[Stored data entries]
*** Block opens ***

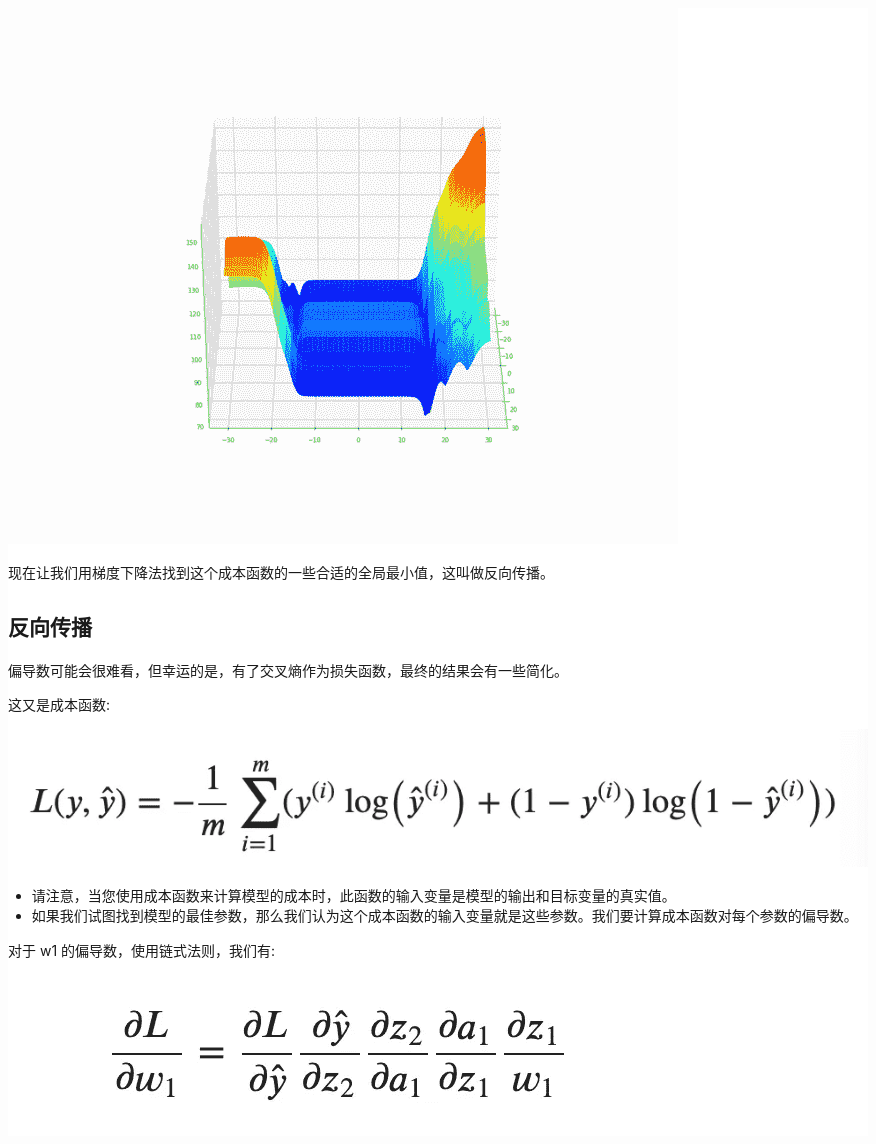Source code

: ![](img/7294abba81d0bd6b33d3842fb5330b34.png)

现在让我们用梯度下降法找到这个成本函数的一些合适的全局最小值，这叫做反向传播。

## 反向传播

偏导数可能会很难看，但幸运的是，有了交叉熵作为损失函数，最终的结果会有一些简化。

这又是成本函数:

![](img/2246b32ae2b059bf0b7506e3e9b20c92.png)

*   请注意，当您使用成本函数来计算模型的成本时，此函数的输入变量是模型的输出和目标变量的真实值。
*   如果我们试图找到模型的最佳参数，那么我们认为这个成本函数的输入变量就是这些参数。我们要计算成本函数对每个参数的偏导数。

对于 w1 的偏导数，使用链式法则，我们有:

![](img/49a7345de60fb68a0da594e159e55171.png)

*** Block closes ***

Try it>
From the first line to the last, repeat the records exactly, leaving out the pictures.

Response to this exercise>
Source code

: ![](img/7294abba81d0bd6b33d3842fb5330b34.png)

现在让我们用梯度下降法找到这个成本函数的一些合适的全局最小值，这叫做反向传播。

## 反向传播

偏导数可能会很难看，但幸运的是，有了交叉熵作为损失函数，最终的结果会有一些简化。

这又是成本函数:

![](img/2246b32ae2b059bf0b7506e3e9b20c92.png)

*   请注意，当您使用成本函数来计算模型的成本时，此函数的输入变量是模型的输出和目标变量的真实值。
*   如果我们试图找到模型的最佳参数，那么我们认为这个成本函数的输入变量就是这些参数。我们要计算成本函数对每个参数的偏导数。

对于 w1 的偏导数，使用链式法则，我们有:

![](img/49a7345de60fb68a0da594e159e55171.png)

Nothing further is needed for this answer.